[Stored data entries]
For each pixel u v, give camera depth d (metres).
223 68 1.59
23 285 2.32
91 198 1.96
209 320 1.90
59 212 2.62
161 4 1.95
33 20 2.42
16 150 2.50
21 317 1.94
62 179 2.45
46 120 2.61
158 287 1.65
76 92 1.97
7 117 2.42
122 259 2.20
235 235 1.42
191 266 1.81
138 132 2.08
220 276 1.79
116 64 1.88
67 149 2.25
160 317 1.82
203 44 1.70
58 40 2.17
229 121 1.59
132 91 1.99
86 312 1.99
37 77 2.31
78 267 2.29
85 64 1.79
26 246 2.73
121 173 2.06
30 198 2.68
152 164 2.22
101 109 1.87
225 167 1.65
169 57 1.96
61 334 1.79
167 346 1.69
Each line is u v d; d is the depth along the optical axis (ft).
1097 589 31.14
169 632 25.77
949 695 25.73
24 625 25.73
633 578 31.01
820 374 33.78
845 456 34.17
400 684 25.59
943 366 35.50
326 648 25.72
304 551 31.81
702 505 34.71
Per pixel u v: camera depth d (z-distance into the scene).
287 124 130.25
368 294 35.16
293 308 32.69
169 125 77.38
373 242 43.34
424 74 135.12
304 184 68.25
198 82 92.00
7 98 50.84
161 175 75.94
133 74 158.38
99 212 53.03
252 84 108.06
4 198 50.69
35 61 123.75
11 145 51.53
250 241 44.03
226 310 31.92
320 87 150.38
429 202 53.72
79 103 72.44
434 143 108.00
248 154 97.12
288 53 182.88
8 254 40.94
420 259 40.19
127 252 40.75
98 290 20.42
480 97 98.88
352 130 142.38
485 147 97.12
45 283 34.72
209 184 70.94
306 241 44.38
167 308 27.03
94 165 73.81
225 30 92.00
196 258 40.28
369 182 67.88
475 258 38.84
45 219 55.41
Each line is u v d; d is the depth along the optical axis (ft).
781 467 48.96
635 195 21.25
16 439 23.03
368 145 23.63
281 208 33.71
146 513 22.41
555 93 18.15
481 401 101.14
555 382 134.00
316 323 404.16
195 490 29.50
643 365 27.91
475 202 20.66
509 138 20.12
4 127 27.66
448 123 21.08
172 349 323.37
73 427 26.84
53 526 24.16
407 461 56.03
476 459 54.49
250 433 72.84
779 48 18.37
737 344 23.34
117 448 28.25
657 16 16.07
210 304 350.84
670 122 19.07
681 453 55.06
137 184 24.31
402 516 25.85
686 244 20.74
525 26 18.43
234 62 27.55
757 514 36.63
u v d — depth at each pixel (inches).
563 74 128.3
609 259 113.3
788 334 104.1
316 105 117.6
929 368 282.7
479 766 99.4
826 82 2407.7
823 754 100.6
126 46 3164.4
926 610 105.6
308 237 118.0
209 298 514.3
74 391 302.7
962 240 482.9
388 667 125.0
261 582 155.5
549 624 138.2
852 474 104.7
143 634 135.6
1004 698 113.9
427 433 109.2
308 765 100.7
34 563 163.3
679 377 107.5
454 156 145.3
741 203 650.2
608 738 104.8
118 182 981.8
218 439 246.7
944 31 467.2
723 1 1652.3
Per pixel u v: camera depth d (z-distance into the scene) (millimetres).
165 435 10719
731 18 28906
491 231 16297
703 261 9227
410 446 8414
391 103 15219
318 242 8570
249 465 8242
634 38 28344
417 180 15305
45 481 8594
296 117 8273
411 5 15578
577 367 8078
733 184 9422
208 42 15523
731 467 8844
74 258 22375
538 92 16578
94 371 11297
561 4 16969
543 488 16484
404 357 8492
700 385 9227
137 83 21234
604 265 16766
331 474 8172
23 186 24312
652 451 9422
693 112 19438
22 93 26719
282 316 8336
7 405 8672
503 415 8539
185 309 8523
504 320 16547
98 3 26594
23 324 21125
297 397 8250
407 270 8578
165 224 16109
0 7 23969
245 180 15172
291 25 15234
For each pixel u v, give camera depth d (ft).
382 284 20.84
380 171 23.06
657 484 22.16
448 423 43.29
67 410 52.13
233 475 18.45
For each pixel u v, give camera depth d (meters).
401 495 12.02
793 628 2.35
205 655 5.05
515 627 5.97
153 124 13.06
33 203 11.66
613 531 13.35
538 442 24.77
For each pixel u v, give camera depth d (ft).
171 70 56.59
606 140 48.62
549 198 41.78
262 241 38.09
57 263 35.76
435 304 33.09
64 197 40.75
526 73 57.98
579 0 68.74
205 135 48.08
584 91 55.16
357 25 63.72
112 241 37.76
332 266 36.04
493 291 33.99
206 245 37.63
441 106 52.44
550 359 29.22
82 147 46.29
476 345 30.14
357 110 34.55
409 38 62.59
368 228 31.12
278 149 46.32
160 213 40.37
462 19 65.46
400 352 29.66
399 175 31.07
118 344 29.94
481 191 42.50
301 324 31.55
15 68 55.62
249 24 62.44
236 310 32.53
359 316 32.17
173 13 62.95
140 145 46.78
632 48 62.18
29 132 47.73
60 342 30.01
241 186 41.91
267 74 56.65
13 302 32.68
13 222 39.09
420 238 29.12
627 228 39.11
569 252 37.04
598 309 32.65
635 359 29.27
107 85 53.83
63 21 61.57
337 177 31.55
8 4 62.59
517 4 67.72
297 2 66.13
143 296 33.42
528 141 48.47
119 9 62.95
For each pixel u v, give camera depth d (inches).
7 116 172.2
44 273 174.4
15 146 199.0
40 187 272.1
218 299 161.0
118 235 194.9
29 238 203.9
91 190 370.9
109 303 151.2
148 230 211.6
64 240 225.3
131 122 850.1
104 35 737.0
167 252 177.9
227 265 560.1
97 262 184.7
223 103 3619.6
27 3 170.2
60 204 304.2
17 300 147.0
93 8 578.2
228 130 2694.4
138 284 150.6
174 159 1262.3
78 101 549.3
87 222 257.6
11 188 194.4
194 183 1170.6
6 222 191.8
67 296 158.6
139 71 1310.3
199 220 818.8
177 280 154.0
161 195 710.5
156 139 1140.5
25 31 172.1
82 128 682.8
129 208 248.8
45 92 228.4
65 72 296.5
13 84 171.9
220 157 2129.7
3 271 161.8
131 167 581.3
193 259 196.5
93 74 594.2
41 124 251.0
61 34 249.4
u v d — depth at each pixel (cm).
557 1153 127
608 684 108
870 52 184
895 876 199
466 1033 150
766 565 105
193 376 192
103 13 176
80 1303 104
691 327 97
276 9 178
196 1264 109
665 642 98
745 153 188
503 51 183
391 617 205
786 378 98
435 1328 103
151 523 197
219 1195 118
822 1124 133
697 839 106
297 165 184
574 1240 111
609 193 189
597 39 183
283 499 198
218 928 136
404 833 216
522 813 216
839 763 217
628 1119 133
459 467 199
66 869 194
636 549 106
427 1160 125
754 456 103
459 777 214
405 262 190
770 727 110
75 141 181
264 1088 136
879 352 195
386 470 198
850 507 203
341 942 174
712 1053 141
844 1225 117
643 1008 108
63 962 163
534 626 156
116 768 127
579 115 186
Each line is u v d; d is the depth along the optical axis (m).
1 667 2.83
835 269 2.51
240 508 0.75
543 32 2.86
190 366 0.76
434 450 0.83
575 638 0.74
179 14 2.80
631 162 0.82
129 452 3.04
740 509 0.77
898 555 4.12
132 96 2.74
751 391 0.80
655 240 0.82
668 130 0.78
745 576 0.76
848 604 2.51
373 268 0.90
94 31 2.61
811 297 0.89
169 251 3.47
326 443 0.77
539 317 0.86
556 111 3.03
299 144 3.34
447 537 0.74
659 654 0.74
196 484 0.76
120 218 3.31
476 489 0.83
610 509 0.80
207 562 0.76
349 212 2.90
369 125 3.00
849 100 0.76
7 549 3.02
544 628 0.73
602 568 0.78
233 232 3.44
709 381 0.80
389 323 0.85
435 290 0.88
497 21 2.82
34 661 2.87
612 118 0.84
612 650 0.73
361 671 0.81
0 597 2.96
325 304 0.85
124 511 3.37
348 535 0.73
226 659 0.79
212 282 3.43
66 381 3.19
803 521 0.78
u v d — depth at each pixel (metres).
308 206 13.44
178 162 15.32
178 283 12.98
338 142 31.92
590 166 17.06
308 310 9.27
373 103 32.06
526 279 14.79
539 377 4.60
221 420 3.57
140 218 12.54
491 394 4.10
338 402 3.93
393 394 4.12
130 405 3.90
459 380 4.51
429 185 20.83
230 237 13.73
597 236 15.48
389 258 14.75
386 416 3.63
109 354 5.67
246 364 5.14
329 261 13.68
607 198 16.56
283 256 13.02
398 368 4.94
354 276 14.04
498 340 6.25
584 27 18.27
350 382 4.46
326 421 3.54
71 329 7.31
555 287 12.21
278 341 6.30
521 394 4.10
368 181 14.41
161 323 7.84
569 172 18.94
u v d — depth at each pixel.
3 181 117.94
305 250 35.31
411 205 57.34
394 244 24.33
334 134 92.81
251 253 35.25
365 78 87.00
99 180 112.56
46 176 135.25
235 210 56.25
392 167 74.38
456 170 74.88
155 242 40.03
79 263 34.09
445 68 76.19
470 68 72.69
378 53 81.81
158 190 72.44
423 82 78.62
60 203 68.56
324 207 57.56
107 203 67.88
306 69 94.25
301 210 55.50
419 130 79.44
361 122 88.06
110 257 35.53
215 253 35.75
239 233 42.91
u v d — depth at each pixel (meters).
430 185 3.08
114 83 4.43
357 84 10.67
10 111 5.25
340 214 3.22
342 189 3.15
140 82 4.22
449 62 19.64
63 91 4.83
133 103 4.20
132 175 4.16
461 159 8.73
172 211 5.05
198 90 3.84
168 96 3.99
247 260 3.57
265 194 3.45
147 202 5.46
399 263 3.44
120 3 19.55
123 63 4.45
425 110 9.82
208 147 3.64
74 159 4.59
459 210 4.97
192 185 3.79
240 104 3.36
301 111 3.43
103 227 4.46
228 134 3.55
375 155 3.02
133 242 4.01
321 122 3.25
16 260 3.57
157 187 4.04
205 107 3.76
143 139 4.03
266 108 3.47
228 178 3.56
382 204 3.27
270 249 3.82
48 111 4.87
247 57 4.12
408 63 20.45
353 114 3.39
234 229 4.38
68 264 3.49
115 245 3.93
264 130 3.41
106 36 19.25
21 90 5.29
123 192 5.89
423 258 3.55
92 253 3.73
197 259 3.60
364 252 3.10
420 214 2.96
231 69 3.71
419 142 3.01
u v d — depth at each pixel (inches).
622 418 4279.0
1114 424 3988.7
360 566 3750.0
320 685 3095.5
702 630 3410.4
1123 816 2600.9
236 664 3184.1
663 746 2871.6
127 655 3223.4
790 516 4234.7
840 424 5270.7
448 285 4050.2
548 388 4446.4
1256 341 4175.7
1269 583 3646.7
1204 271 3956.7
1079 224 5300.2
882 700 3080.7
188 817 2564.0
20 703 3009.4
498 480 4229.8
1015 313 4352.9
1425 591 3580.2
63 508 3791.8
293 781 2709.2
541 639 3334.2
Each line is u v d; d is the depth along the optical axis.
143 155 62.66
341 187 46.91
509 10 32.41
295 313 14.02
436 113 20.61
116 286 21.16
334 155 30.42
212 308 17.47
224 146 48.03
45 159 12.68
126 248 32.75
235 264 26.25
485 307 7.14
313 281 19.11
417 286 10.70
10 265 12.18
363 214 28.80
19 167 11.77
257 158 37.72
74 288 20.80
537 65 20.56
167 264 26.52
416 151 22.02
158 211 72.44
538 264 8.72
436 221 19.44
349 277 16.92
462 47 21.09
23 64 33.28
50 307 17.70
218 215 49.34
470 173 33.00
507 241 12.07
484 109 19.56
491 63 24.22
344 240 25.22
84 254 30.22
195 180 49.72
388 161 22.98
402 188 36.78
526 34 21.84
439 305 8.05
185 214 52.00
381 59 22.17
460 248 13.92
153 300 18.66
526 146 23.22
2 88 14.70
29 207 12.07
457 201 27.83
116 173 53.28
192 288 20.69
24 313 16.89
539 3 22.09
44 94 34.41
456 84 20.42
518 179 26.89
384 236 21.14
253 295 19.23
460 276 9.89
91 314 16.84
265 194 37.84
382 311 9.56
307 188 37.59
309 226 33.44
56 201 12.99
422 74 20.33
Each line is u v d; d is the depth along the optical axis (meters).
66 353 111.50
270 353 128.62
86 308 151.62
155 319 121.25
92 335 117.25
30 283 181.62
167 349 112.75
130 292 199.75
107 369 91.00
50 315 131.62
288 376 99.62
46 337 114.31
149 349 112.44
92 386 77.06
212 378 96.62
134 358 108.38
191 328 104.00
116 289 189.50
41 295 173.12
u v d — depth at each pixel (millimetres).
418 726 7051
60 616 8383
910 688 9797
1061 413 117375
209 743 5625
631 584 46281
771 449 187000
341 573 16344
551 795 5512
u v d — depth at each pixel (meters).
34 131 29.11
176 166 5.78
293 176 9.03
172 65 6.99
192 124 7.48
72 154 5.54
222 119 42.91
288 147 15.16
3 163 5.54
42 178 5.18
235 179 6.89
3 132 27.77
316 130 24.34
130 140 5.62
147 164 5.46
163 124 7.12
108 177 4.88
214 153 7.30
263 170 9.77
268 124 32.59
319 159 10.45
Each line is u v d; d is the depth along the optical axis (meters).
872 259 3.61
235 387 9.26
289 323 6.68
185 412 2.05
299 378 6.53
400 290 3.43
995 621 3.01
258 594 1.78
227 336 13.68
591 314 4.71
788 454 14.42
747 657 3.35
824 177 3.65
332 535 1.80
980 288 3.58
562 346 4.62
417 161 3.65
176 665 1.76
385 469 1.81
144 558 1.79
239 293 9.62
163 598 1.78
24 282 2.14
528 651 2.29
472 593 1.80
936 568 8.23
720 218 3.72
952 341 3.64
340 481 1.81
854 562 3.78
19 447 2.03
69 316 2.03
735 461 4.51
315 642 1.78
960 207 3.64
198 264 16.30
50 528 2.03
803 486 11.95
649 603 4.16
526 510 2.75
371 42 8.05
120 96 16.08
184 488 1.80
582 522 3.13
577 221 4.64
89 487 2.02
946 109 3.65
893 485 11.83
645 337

WHAT YOU WILL DO:
When you reach the line holding "26 246 2.73" in the records above, begin reproducing exactly, stop after the line holding "549 624 138.2", and output nothing else.

OUTPUT OF THE TASK:
26 246 2.73
121 173 2.06
30 198 2.68
152 164 2.22
101 109 1.87
225 167 1.65
169 57 1.96
61 334 1.79
167 346 1.69
Each line is u v d; d is the depth along the optical axis (ft).
1097 589 31.14
169 632 25.77
949 695 25.73
24 625 25.73
633 578 31.01
820 374 33.78
845 456 34.17
400 684 25.59
943 366 35.50
326 648 25.72
304 551 31.81
702 505 34.71
Per pixel u v: camera depth d (z-distance into the scene).
287 124 130.25
368 294 35.16
293 308 32.69
169 125 77.38
373 242 43.34
424 74 135.12
304 184 68.25
198 82 92.00
7 98 50.84
161 175 75.94
133 74 158.38
99 212 53.03
252 84 108.06
4 198 50.69
35 61 123.75
11 145 51.53
250 241 44.03
226 310 31.92
320 87 150.38
429 202 53.72
79 103 72.44
434 143 108.00
248 154 97.12
288 53 182.88
8 254 40.94
420 259 40.19
127 252 40.75
98 290 20.42
480 97 98.88
352 130 142.38
485 147 97.12
45 283 34.72
209 184 70.94
306 241 44.38
167 308 27.03
94 165 73.81
225 30 92.00
196 258 40.28
369 182 67.88
475 258 38.84
45 219 55.41
Each line is u v d; d is the depth along the optical axis (ft).
781 467 48.96
635 195 21.25
16 439 23.03
368 145 23.63
281 208 33.71
146 513 22.41
555 93 18.15
481 401 101.14
555 382 134.00
316 323 404.16
195 490 29.50
643 365 27.91
475 202 20.66
509 138 20.12
4 127 27.66
448 123 21.08
172 349 323.37
73 427 26.84
53 526 24.16
407 461 56.03
476 459 54.49
250 433 72.84
779 48 18.37
737 344 23.34
117 448 28.25
657 16 16.07
210 304 350.84
670 122 19.07
681 453 55.06
137 184 24.31
402 516 25.85
686 244 20.74
525 26 18.43
234 62 27.55
757 514 36.63
u v d — depth at each pixel (inches).
563 74 128.3
609 259 113.3
788 334 104.1
316 105 117.6
929 368 282.7
479 766 99.4
826 82 2407.7
823 754 100.6
126 46 3164.4
926 610 105.6
308 237 118.0
209 298 514.3
74 391 302.7
962 240 482.9
388 667 125.0
261 582 155.5
549 624 138.2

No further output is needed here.